• REQUIRED ACTION
Please copy out every line in the records below that includes the word "اجرا".
▽
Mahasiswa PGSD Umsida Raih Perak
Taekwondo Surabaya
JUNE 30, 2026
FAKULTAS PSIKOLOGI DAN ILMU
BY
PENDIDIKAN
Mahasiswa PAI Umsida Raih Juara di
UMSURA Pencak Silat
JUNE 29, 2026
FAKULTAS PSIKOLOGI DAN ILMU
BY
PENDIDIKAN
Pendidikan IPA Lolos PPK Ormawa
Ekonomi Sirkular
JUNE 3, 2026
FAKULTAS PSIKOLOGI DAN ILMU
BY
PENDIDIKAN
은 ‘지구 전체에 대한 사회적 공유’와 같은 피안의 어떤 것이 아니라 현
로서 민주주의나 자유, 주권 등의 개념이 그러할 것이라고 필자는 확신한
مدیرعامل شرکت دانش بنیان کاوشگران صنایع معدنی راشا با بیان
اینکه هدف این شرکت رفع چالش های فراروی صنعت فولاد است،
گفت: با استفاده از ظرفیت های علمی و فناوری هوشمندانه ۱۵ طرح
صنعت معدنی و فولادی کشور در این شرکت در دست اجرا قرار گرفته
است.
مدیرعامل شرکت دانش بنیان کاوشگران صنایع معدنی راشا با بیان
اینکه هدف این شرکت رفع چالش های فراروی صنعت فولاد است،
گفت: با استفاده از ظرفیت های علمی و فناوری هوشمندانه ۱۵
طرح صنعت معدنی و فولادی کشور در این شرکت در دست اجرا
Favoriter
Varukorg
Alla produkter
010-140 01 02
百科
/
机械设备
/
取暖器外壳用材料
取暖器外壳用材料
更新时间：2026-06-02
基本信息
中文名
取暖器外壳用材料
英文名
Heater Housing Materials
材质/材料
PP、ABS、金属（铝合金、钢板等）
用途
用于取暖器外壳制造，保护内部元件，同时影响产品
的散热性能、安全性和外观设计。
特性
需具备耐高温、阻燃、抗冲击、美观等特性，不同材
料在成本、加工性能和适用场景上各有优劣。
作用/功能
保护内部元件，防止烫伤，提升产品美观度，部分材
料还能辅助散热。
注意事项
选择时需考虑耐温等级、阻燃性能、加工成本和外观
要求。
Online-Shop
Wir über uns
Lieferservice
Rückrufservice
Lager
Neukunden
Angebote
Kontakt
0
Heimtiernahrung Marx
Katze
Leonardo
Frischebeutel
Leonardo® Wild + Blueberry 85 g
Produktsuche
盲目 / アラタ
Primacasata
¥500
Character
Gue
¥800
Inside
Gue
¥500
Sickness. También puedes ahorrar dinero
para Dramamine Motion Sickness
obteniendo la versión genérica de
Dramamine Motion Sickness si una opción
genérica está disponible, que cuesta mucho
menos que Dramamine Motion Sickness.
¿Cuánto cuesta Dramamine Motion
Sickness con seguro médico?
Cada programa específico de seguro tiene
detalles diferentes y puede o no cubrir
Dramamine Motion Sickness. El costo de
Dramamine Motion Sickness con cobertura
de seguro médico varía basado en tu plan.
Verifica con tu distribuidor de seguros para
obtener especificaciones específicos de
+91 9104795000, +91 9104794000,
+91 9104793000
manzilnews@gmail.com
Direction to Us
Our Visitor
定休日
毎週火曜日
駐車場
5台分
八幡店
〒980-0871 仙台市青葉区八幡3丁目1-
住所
△
• TASK SOLUTION
صنعت معدنی و فولادی کشور در این شرکت در دست اجرا قرار گرفته
طرح صنعت معدنی و فولادی کشور در این شرکت در دست اجرا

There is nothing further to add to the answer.